» **WORK TO BE COMPLETED**: Find every line below that contains the word "Beds" and copy each one in full.

» **INFORMATION PROVIDED**:
+ + +

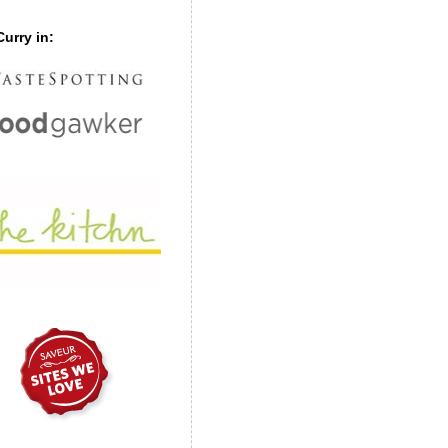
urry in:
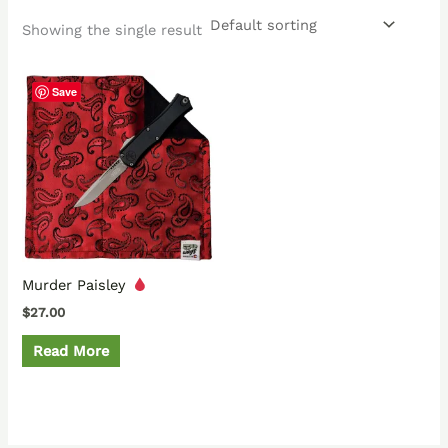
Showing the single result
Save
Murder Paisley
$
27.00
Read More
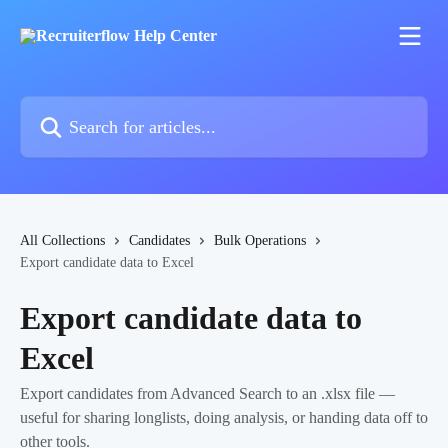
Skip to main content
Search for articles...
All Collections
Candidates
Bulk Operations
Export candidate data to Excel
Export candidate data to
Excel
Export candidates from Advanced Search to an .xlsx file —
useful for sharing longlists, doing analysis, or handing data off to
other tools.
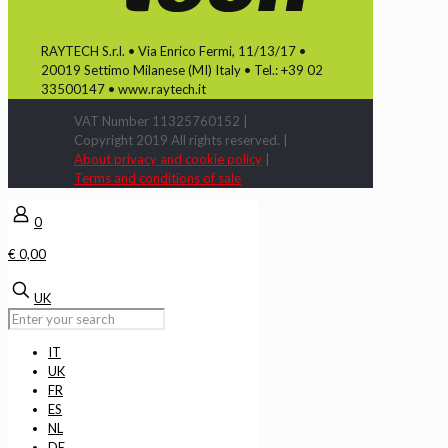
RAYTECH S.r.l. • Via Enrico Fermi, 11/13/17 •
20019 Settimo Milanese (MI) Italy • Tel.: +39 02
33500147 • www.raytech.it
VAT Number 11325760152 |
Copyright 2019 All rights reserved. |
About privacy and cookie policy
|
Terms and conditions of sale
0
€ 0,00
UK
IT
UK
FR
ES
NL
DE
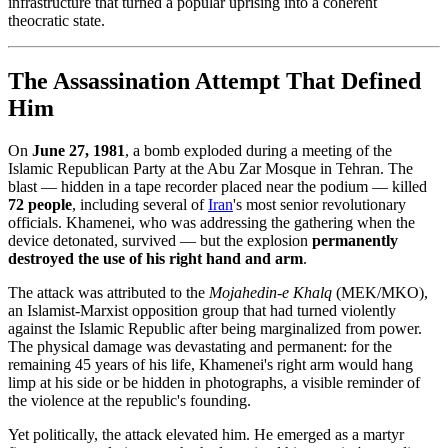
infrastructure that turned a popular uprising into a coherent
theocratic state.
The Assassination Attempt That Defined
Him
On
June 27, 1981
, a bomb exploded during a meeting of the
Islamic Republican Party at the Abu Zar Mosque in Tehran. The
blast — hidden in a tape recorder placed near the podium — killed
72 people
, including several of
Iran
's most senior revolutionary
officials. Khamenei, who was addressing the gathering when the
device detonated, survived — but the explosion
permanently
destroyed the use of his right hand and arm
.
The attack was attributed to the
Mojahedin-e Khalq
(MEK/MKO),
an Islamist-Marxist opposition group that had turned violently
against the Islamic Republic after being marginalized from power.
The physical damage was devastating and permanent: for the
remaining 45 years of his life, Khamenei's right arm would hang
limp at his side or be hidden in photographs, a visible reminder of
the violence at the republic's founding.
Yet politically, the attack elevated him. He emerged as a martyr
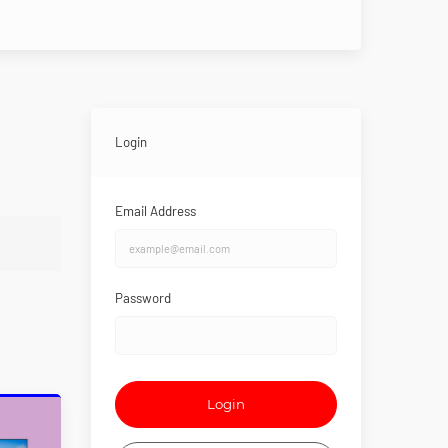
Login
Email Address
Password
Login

+ + +

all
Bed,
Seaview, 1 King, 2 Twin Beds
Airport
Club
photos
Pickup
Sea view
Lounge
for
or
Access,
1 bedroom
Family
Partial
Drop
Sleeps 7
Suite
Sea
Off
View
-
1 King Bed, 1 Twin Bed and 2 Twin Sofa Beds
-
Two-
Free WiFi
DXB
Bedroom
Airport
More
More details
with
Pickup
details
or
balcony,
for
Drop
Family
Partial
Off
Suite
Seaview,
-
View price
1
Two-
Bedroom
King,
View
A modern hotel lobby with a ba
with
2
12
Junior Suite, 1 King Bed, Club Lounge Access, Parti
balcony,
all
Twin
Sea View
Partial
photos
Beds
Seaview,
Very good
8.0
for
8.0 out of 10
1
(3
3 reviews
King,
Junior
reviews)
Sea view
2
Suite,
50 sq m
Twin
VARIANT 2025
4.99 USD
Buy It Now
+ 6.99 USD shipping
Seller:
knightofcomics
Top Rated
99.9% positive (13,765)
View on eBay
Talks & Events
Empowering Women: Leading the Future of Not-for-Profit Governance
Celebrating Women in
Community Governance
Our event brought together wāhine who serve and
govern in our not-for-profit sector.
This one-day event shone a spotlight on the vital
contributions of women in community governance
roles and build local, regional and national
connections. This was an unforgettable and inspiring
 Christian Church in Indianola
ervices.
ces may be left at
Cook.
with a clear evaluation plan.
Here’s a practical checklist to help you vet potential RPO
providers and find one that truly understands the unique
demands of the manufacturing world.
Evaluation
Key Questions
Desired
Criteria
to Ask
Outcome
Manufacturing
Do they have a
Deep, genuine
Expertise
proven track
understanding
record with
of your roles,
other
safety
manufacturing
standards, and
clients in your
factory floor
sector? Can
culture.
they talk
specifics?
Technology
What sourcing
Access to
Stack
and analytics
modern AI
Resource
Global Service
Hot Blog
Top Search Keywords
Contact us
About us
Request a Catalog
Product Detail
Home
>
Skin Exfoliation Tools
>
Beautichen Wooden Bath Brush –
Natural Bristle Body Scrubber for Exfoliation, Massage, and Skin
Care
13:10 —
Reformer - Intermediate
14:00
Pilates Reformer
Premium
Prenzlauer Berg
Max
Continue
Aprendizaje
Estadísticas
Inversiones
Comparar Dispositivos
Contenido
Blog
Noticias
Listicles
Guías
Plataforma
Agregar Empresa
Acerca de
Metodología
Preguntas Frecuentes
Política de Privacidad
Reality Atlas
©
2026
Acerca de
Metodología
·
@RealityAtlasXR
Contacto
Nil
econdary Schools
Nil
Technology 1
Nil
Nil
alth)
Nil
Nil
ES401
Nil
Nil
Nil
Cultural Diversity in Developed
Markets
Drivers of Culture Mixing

+ + +

» **RESPONSE**:
Seaview, 1 King, 2 Twin Beds
1 King Bed, 1 Twin Bed and 2 Twin Sofa Beds
Beds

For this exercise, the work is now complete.